The Hidden Costs of Customs: What Every CFO Needs to Know
Most companies underestimate the hidden costs of customs, but the right strategy can save millions and boost global competitiveness.
Import duties, sanctions and rules of origin. Customs declarations are becoming increasingly complex. What was once a relatively simple manual task has evolved into a highly intricate process that can either cost companies a great deal of money or help them save significant amounts. More than ever, customs declarations are an issue that concerns not only operational teams, but also the CFO and the wider executive leadership.
When United States President Donald Trump announced new import tariffs, international trade was immediately disrupted. Import duties themselves are not new, but the speed and volatility of the recent measures are unprecedented.
Nevertheless, the tariff war fits into a broader trend that has been developing for some time. Over recent years, customs declarations have become particularly complex, especially for companies with extensive supply chains operating internationally. When relevant data is also spread across organisational silos, managing customs activities effectively becomes even more challenging.

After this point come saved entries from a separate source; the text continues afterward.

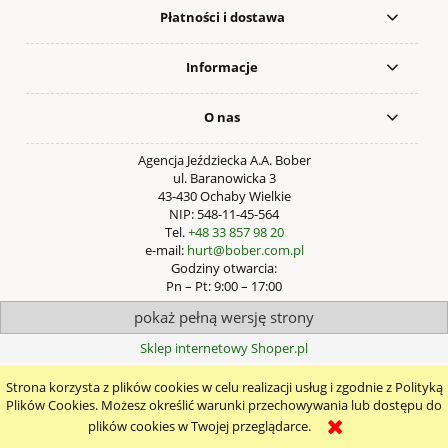
Płatności i dostawa
Informacje
O nas
Agencja Jeździecka A.A. Bober
ul. Baranowicka 3
43-430 Ochaby Wielkie
NIP: 548-11-45-564
Tel.
+48 33 857 98 20
e-mail:
hurt@bober.com.pl
Godziny otwarcia:
Pn – Pt: 9:00 – 17:00
pokaż pełną wersję strony
Sklep internetowy Shoper.pl
Strona korzysta z plików cookies w celu realizacji usług i zgodnie z Polityką
Plików Cookies. Możesz określić warunki przechowywania lub dostępu do
plików cookies w Twojej przeglądarce.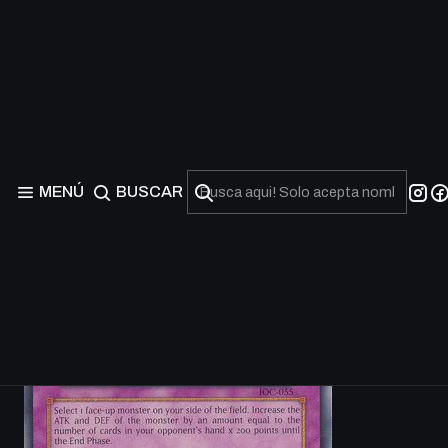
MENÚ
BUSCAR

Companies Underestimate the Financial Impact of Declarations
Despite this complexity, a great deal is at stake for businesses. Research conducted by Boston Consulting Group in collaboration with Customs Support Group shows that companies tend to underestimate the economic importance of customs management. In Europe, customs clearance takes an average of two to three days.
Around twenty to forty percent of delays are caused by classification and documentation errors that could be avoided through proactive and accurate processes. In addition, demurrage and detention costs are incurred per container, often amounting to thousands of euros. Furthermore, in the case of incorrect declarations, additional import duties and taxes can be imposed retroactively for up to ten years.

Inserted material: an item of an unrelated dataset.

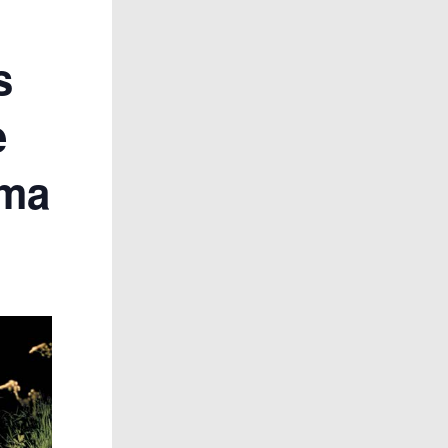
s
e
éma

In practice, organisations often pay too much when goods pass through customs. In some cases, this involves annual amounts reaching seven figures. Money that is effectively lost. Conversely, underpayment also occurs, which inevitably leads to costly penalties. The impact of customs activities is often not immediately visible, as fines may only be imposed months or even years later. As a result, customs declarations affect corporate profitability both in the short and the long term.
Given the significant financial impact, customs activities have become a matter for senior management and particularly for the CFO. When customs declarations can account for up to ten percent of the total cost of a product, it is clearly worth paying close attention to them. The more effectively companies integrate customs processes into their overall business strategy, the greater the impact on their competitiveness and resilience in global trade.
Ninety-Nine Percent Accuracy Is Not Enough
Trade is global, but customs authorities remain largely local. Differences between countries add further complexity to risk management for businesses. Being correct ninety-nine percent of the time is no longer sufficient. As detection rates increase through the use of technology and penalties continue to rise sharply, declarations must be accurate and complete.
Companies are advised to review their Harmonised System classifications. This system is used by customs authorities worldwide to classify goods entering a country and to determine applicable duties and taxes.
For organisations, this creates opportunities to optimise duties and ensure they benefit from free trade agreements with other countries. In doing so, they can reduce costs and remain competitive in a constantly evolving global market. Data and insights into customs activities provide organisations with the tools they need to limit the impact of import duties on profitability as much as possible.
Outsourcing to Specialised Partners
That organisations are increasingly recognising the importance of this is evident from the growing trend to outsource customs activities to specialised partners. Customs as a Service provides access to deeper expertise, greater capacity and digital solutions that ensure accurate classification of goods and compliance with regulations. Just as an accountant supports strategic investment decisions, expert support in customs matters can help companies save substantial amounts when preparing and managing customs declarations.
In the coming years, customs activities are unlikely to become any simpler. Geopolitical instability requires organisations to effectively incorporate risks, sanctions and export restrictions into their declarations. At the same time, increasingly strict rules are being introduced regarding product origin and carbon emissions. A clear example of this is CBAM, which applies to sectors such as the steel industry.
In 2024, customs authorities worldwide collected between six hundred and nine hundred billion US dollars in customs duties, representing almost one percent of global economic activity. In that context, the tariff war and similar developments may serve as a necessary reminder for companies to consider more carefully the impact of customs on their overall profitability.